PROMPT: An exact transcription of every record is needed, leaving out the pictures.

*** Opening INPUT DATA ***

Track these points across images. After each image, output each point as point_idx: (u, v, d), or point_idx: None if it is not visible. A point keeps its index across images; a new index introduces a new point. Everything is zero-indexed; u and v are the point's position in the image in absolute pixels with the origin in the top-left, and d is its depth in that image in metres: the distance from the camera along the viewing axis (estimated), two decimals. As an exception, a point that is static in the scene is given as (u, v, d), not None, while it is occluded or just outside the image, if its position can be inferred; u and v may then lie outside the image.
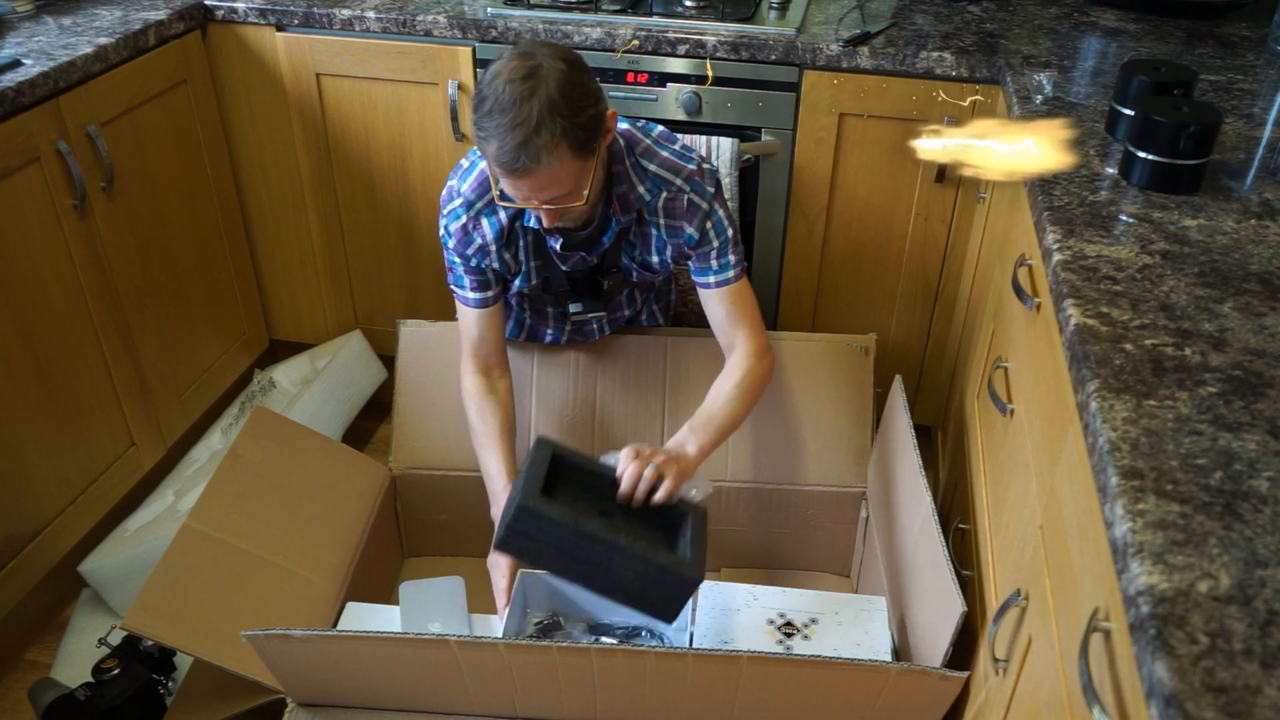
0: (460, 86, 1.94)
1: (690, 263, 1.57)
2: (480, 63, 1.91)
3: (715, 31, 1.83)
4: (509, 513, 1.28)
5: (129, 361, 1.89)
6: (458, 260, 1.53)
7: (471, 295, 1.57)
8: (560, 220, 1.40)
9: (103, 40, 1.74)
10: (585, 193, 1.35)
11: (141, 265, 1.90)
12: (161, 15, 1.88)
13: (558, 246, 1.51)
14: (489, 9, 1.90)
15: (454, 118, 1.96)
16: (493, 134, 1.27)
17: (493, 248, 1.51)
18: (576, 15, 1.89)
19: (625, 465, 1.34)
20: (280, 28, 1.97)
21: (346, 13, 1.91)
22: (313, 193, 2.14)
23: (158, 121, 1.90)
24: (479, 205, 1.48)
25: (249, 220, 2.22)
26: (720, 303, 1.56)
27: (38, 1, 1.92)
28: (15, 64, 1.63)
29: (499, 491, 1.54)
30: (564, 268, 1.56)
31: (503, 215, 1.48)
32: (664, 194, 1.48)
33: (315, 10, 1.92)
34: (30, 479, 1.71)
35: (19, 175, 1.60)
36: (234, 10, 1.95)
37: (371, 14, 1.90)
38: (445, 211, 1.50)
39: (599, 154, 1.35)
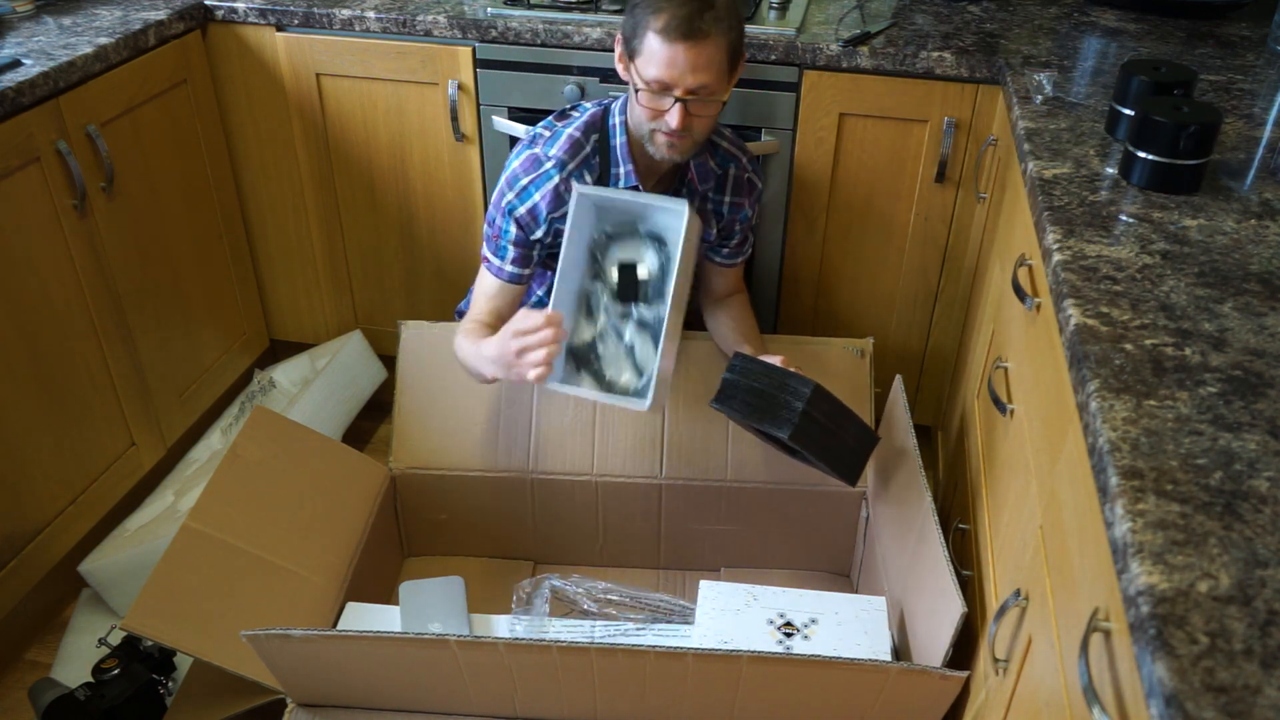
0: (460, 86, 1.94)
1: (724, 243, 1.68)
2: (480, 63, 1.91)
3: (715, 31, 1.82)
4: (796, 400, 1.42)
5: (129, 361, 1.89)
6: (515, 231, 1.55)
7: (509, 269, 1.58)
8: (686, 134, 1.44)
9: (103, 40, 1.74)
10: (725, 96, 1.44)
11: (141, 265, 1.90)
12: (161, 15, 1.88)
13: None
14: (489, 9, 1.90)
15: (454, 118, 1.96)
16: (667, 5, 1.36)
17: None
18: (576, 15, 1.89)
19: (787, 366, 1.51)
20: (280, 28, 1.97)
21: (346, 13, 1.91)
22: (313, 193, 2.14)
23: (158, 121, 1.90)
24: (571, 165, 1.52)
25: (249, 220, 2.22)
26: (733, 272, 1.75)
27: (38, 1, 1.93)
28: (15, 64, 1.63)
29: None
30: None
31: (589, 179, 1.54)
32: (733, 169, 1.60)
33: (315, 10, 1.92)
34: (30, 479, 1.71)
35: (19, 175, 1.60)
36: (234, 10, 1.96)
37: (371, 14, 1.90)
38: (528, 179, 1.52)
39: (736, 73, 1.46)
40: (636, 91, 1.44)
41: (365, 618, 1.56)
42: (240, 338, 2.26)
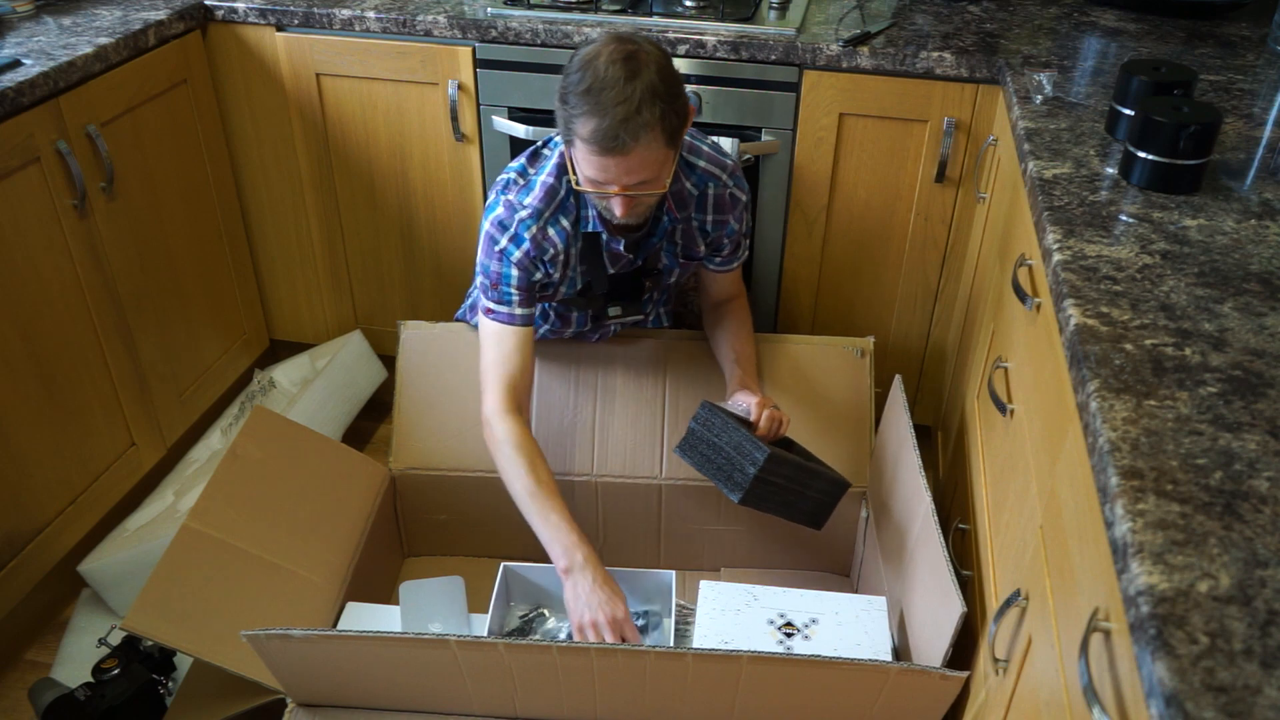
0: (460, 86, 1.94)
1: (715, 254, 1.66)
2: (480, 63, 1.91)
3: (715, 31, 1.83)
4: (750, 465, 1.44)
5: (129, 361, 1.89)
6: (516, 274, 1.51)
7: (520, 312, 1.53)
8: (633, 212, 1.42)
9: (103, 40, 1.74)
10: (666, 181, 1.40)
11: (141, 265, 1.90)
12: (161, 15, 1.88)
13: (620, 248, 1.53)
14: (489, 9, 1.90)
15: (454, 118, 1.96)
16: (592, 111, 1.30)
17: (561, 256, 1.52)
18: (576, 15, 1.89)
19: (759, 411, 1.52)
20: (280, 28, 1.97)
21: (346, 13, 1.91)
22: (313, 193, 2.14)
23: (158, 121, 1.90)
24: (547, 214, 1.50)
25: (249, 220, 2.22)
26: (728, 277, 1.72)
27: (38, 1, 1.93)
28: (15, 64, 1.63)
29: (570, 545, 1.44)
30: (610, 270, 1.57)
31: (566, 223, 1.50)
32: (713, 189, 1.56)
33: (315, 10, 1.92)
34: (30, 479, 1.71)
35: (19, 175, 1.60)
36: (234, 10, 1.96)
37: (371, 14, 1.90)
38: (514, 226, 1.49)
39: (678, 147, 1.41)
40: (579, 180, 1.40)
41: (365, 618, 1.56)
42: (240, 338, 2.26)
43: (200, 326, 2.11)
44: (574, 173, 1.41)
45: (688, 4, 1.91)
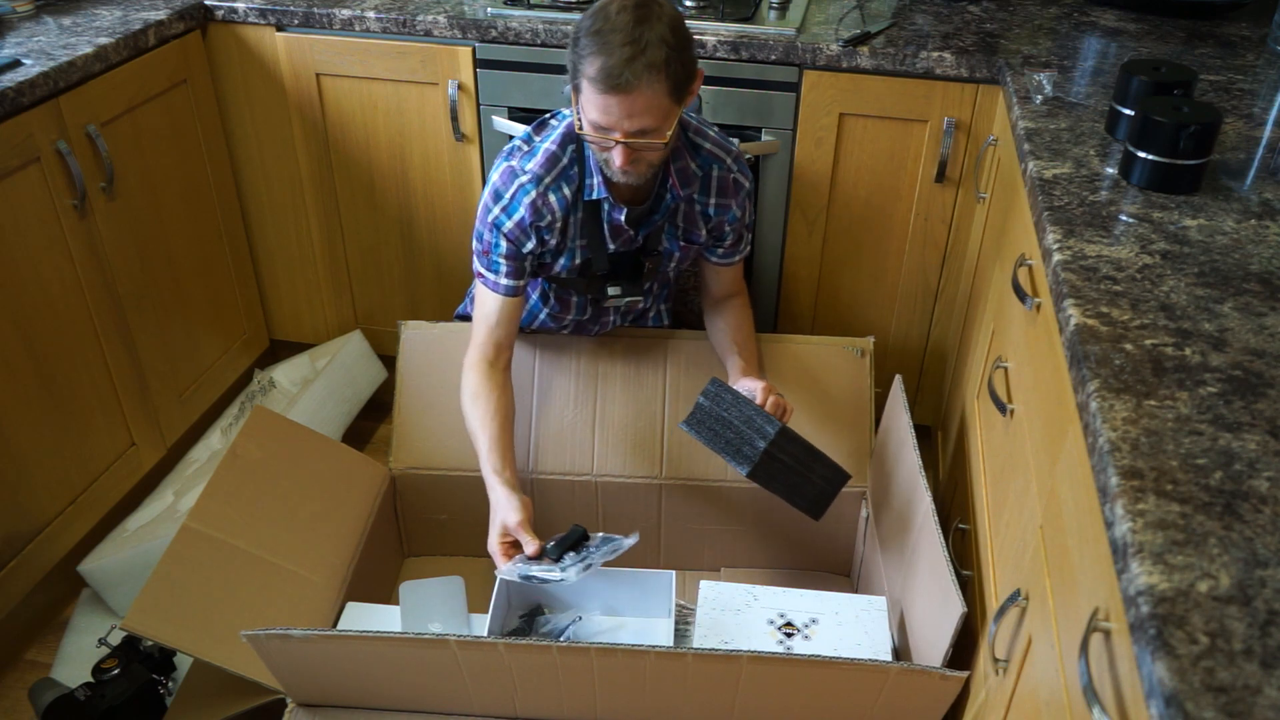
0: (460, 86, 1.94)
1: (717, 244, 1.67)
2: (480, 63, 1.91)
3: (715, 31, 1.83)
4: (760, 439, 1.45)
5: (129, 361, 1.89)
6: (505, 245, 1.54)
7: (505, 282, 1.57)
8: (634, 168, 1.43)
9: (103, 40, 1.74)
10: (667, 134, 1.41)
11: (141, 265, 1.90)
12: (161, 15, 1.88)
13: (621, 219, 1.54)
14: (489, 9, 1.90)
15: (454, 118, 1.96)
16: (600, 50, 1.33)
17: (559, 223, 1.54)
18: (576, 15, 1.89)
19: (764, 396, 1.53)
20: (280, 28, 1.97)
21: (346, 13, 1.91)
22: (313, 193, 2.14)
23: (158, 121, 1.90)
24: (548, 180, 1.51)
25: (249, 220, 2.22)
26: (730, 272, 1.73)
27: (38, 1, 1.92)
28: (15, 64, 1.63)
29: (490, 484, 1.52)
30: (611, 247, 1.58)
31: (568, 191, 1.52)
32: (716, 170, 1.58)
33: (315, 10, 1.92)
34: (30, 479, 1.71)
35: (19, 175, 1.60)
36: (234, 10, 1.96)
37: (371, 14, 1.90)
38: (509, 194, 1.52)
39: (682, 108, 1.43)
40: (582, 125, 1.42)
41: (365, 618, 1.56)
42: (240, 338, 2.26)
43: (200, 326, 2.11)
44: (579, 121, 1.42)
45: (688, 4, 1.91)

*** Closing INPUT DATA ***

RESPONSE TO THIS EXERCISE:
Track these points across images. After each image, output each point as point_idx: (u, v, d), or point_idx: None if it is not visible. A point keeps its index across images; a new index introduces a new point. Everything is zero-indexed; u and v are the point's position in the image in absolute pixels with the origin in the top-left, and d is its depth in that image in metres: the distance from the camera along the viewing axis (estimated), two decimals. As an exception, a point that is static in the scene is given as (u, v, d), not None, while it is occluded or just outside the image, if its position can be inferred; u and v may then lie outside the image.
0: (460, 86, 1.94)
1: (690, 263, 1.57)
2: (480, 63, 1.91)
3: (715, 31, 1.83)
4: (509, 513, 1.28)
5: (129, 361, 1.89)
6: (458, 260, 1.53)
7: (471, 295, 1.57)
8: (560, 220, 1.40)
9: (103, 40, 1.74)
10: (585, 193, 1.35)
11: (141, 265, 1.90)
12: (161, 15, 1.88)
13: (558, 246, 1.51)
14: (489, 9, 1.90)
15: (454, 118, 1.96)
16: (493, 134, 1.27)
17: (493, 248, 1.51)
18: (576, 15, 1.89)
19: (625, 465, 1.34)
20: (280, 28, 1.97)
21: (346, 13, 1.91)
22: (313, 193, 2.14)
23: (158, 121, 1.90)
24: (479, 205, 1.48)
25: (249, 220, 2.22)
26: (720, 303, 1.56)
27: (38, 1, 1.92)
28: (15, 64, 1.63)
29: (499, 491, 1.54)
30: (564, 268, 1.56)
31: (503, 215, 1.48)
32: (664, 194, 1.48)
33: (315, 10, 1.92)
34: (30, 479, 1.71)
35: (19, 175, 1.60)
36: (234, 10, 1.95)
37: (371, 14, 1.90)
38: (445, 211, 1.50)
39: (599, 154, 1.35)
0: (460, 86, 1.94)
1: (724, 243, 1.68)
2: (480, 63, 1.91)
3: (715, 31, 1.82)
4: (796, 400, 1.42)
5: (129, 361, 1.89)
6: (515, 231, 1.55)
7: (509, 269, 1.58)
8: (686, 134, 1.44)
9: (103, 40, 1.74)
10: (725, 96, 1.44)
11: (141, 265, 1.90)
12: (161, 15, 1.88)
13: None
14: (489, 9, 1.90)
15: (454, 118, 1.96)
16: (667, 5, 1.36)
17: None
18: (576, 15, 1.89)
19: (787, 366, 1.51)
20: (280, 28, 1.97)
21: (346, 13, 1.91)
22: (313, 193, 2.14)
23: (158, 121, 1.90)
24: (571, 165, 1.52)
25: (249, 220, 2.22)
26: (733, 272, 1.75)
27: (38, 1, 1.93)
28: (15, 64, 1.63)
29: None
30: None
31: (589, 179, 1.54)
32: (733, 169, 1.60)
33: (315, 10, 1.92)
34: (30, 479, 1.71)
35: (19, 175, 1.60)
36: (234, 10, 1.96)
37: (371, 14, 1.90)
38: (528, 179, 1.52)
39: (736, 73, 1.46)
40: (636, 91, 1.44)
41: (365, 618, 1.56)
42: (240, 338, 2.26)
0: (460, 86, 1.94)
1: (715, 254, 1.66)
2: (480, 63, 1.91)
3: (715, 31, 1.83)
4: (750, 465, 1.44)
5: (129, 361, 1.89)
6: (516, 274, 1.51)
7: (520, 312, 1.53)
8: (633, 212, 1.42)
9: (103, 40, 1.74)
10: (666, 181, 1.40)
11: (141, 265, 1.90)
12: (161, 15, 1.88)
13: (620, 248, 1.53)
14: (489, 9, 1.90)
15: (454, 118, 1.96)
16: (592, 111, 1.30)
17: (561, 256, 1.52)
18: (576, 15, 1.89)
19: (759, 411, 1.52)
20: (280, 28, 1.97)
21: (346, 13, 1.91)
22: (313, 193, 2.14)
23: (158, 121, 1.90)
24: (547, 214, 1.50)
25: (249, 220, 2.22)
26: (728, 277, 1.72)
27: (38, 1, 1.93)
28: (15, 64, 1.63)
29: (570, 545, 1.44)
30: (610, 270, 1.57)
31: (566, 223, 1.50)
32: (713, 189, 1.56)
33: (315, 10, 1.92)
34: (30, 479, 1.71)
35: (19, 175, 1.60)
36: (234, 10, 1.96)
37: (371, 14, 1.90)
38: (514, 226, 1.49)
39: (678, 147, 1.41)
40: (579, 180, 1.40)
41: (365, 618, 1.56)
42: (240, 338, 2.26)
43: (200, 326, 2.11)
44: (574, 173, 1.41)
45: (688, 4, 1.91)
0: (460, 86, 1.94)
1: (717, 244, 1.67)
2: (480, 63, 1.91)
3: (715, 31, 1.83)
4: (760, 439, 1.45)
5: (129, 361, 1.89)
6: (505, 245, 1.54)
7: (505, 282, 1.57)
8: (634, 168, 1.43)
9: (103, 40, 1.74)
10: (667, 134, 1.41)
11: (141, 265, 1.90)
12: (161, 15, 1.88)
13: (621, 219, 1.54)
14: (489, 9, 1.90)
15: (454, 118, 1.96)
16: (600, 50, 1.33)
17: (559, 223, 1.54)
18: (576, 15, 1.89)
19: (764, 396, 1.53)
20: (280, 28, 1.97)
21: (346, 13, 1.91)
22: (313, 193, 2.14)
23: (158, 121, 1.90)
24: (548, 180, 1.51)
25: (249, 220, 2.22)
26: (730, 272, 1.73)
27: (38, 1, 1.92)
28: (15, 64, 1.63)
29: (490, 484, 1.52)
30: (611, 247, 1.58)
31: (568, 191, 1.52)
32: (716, 170, 1.58)
33: (315, 10, 1.92)
34: (30, 479, 1.71)
35: (19, 175, 1.60)
36: (234, 10, 1.96)
37: (371, 14, 1.90)
38: (509, 194, 1.52)
39: (682, 108, 1.43)
40: (582, 125, 1.42)
41: (365, 618, 1.56)
42: (240, 338, 2.26)
43: (200, 326, 2.11)
44: (579, 121, 1.42)
45: (688, 4, 1.91)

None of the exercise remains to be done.